Otworzyła powoli oczy, a potem znowu je zamknęła, po czym nagle otworzyła je szeroko i spojrzała na mnie, krzycząc: „Kim jesteś? Co mi zrobiłeś? Jak się tu włamałeś? I dlaczego jesteś nagi?”

Zastanawiam się, dlaczego ludzie są tak słabi z natury, nawet nie może spojrzeć mi w oczy. Odpowiedziałem z odwagą: „Zadajesz tyle pytań naraz, a ledwo możesz spojrzeć mi w oczy, słaby człowieku.”
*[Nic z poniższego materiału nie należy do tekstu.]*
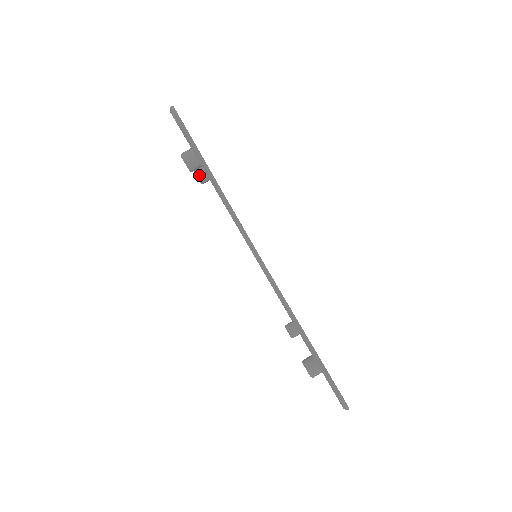
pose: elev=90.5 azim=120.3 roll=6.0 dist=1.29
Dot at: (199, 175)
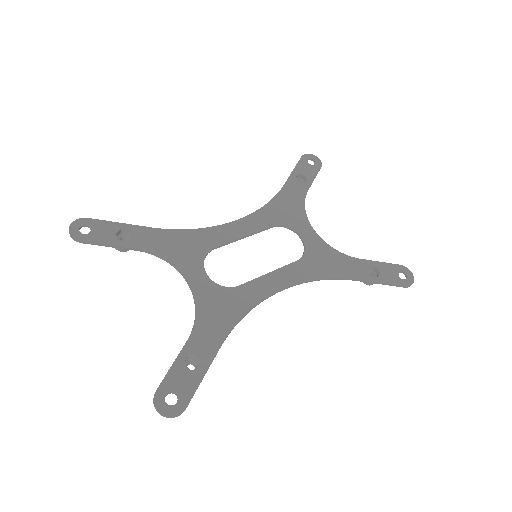
Dot at: (126, 251)
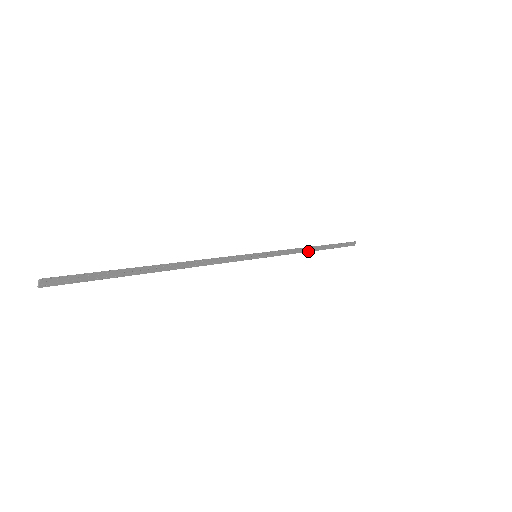
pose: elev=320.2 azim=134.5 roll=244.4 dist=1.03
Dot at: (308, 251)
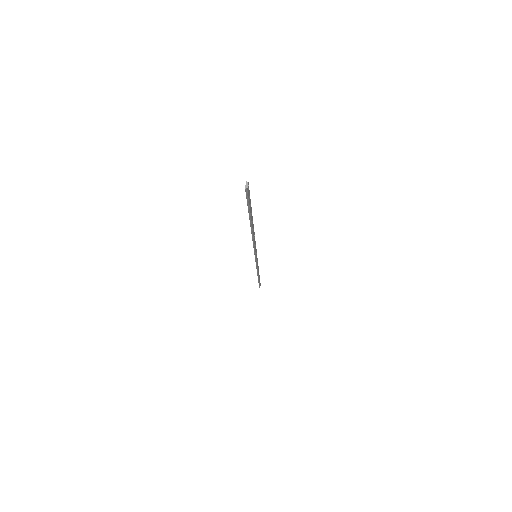
Dot at: (258, 274)
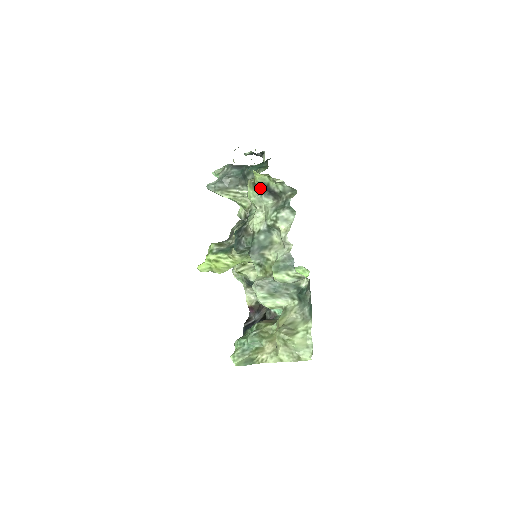
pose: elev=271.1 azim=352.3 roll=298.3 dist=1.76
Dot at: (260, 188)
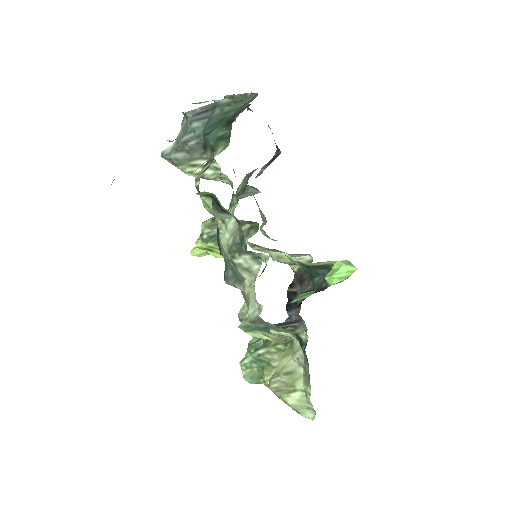
Dot at: (211, 197)
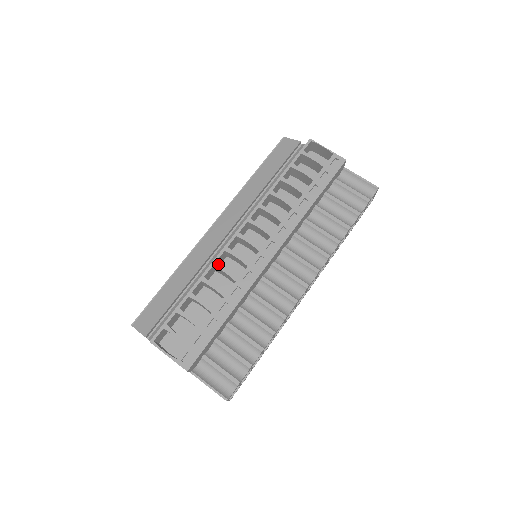
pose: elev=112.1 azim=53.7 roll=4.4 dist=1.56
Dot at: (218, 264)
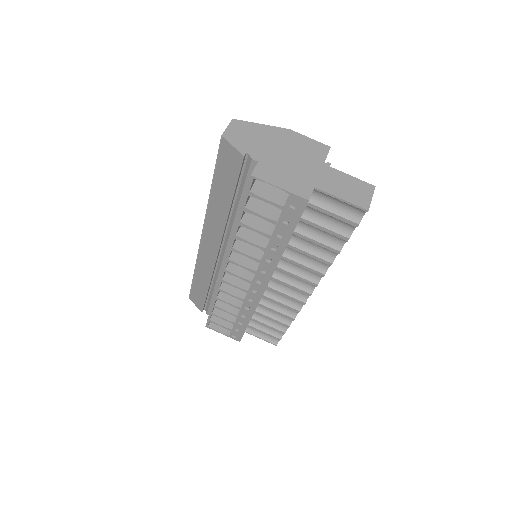
Dot at: (222, 290)
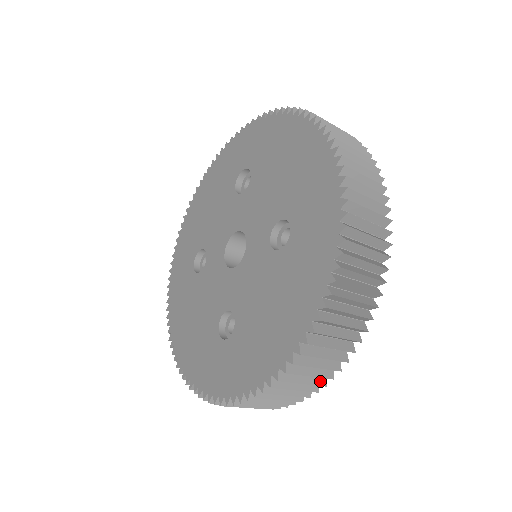
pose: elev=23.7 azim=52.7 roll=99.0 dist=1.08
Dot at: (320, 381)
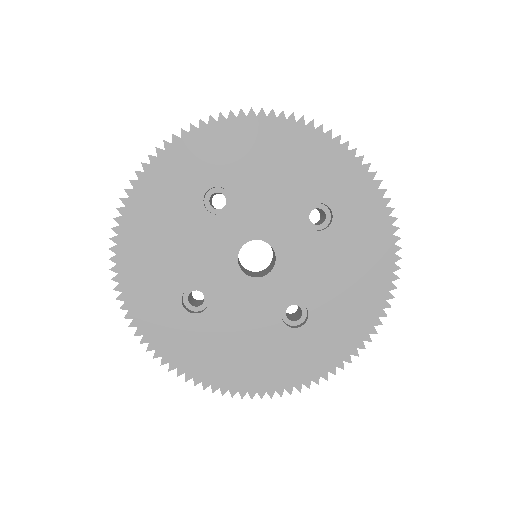
Dot at: occluded
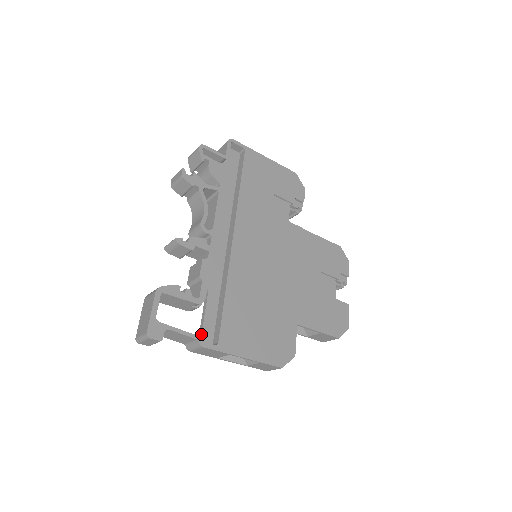
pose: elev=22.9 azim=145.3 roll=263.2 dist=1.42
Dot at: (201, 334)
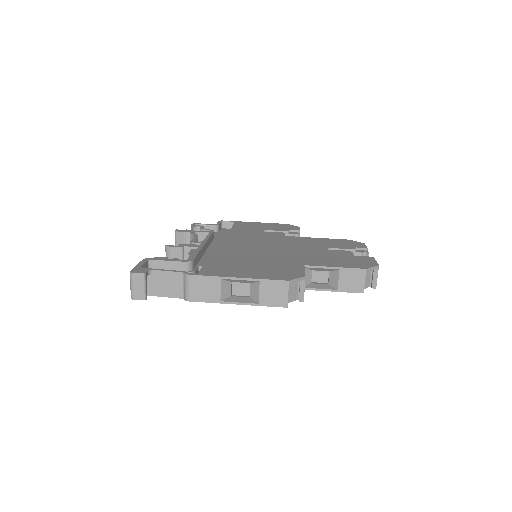
Dot at: occluded
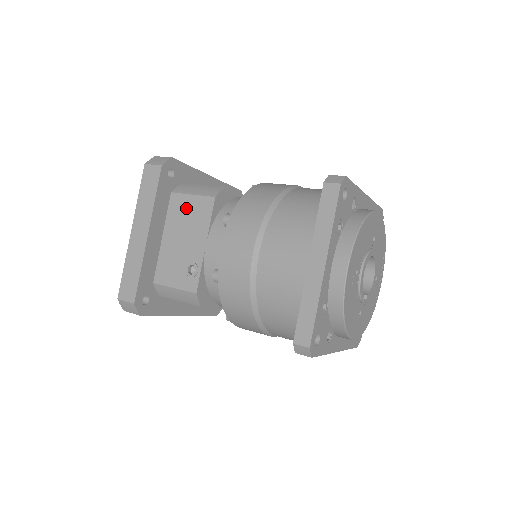
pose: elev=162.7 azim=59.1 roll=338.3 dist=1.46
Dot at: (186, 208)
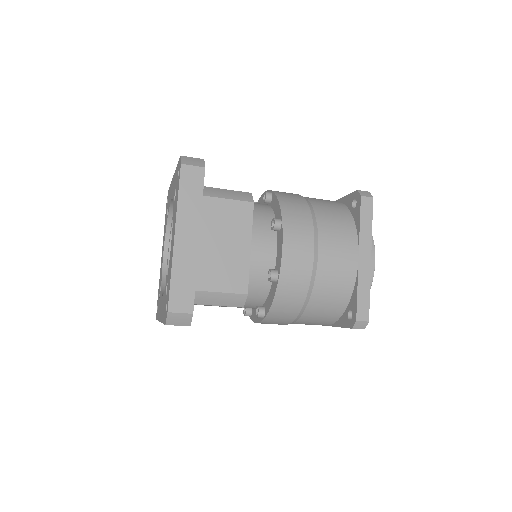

„Jak mam patrzeć na nagiego mężczyznę? Zadzwonię na policję, żeby cię stąd wyprowadzili, jeśli się nie wytłumaczysz i nie wyjdziesz.” Ostrzegła mnie, a to było tak zabawne, że słaby człowiek ostrzega potężnego alfę jak ja. Nie mogłem powstrzymać śmiechu. „Co jest takiego śmiesznego? Dlaczego się śmiejesz?” zapytała.

„Bo, bez względu na to, kogo zadzwonisz, nie będą mi dorównywać, mogę łatwo zmiażdżyć ich kości.” Dałem jej do zrozumienia, na co mnie stać, i wierzę, że nie rozpoznaje mnie jako faceta, którego pocałowała w trumnie.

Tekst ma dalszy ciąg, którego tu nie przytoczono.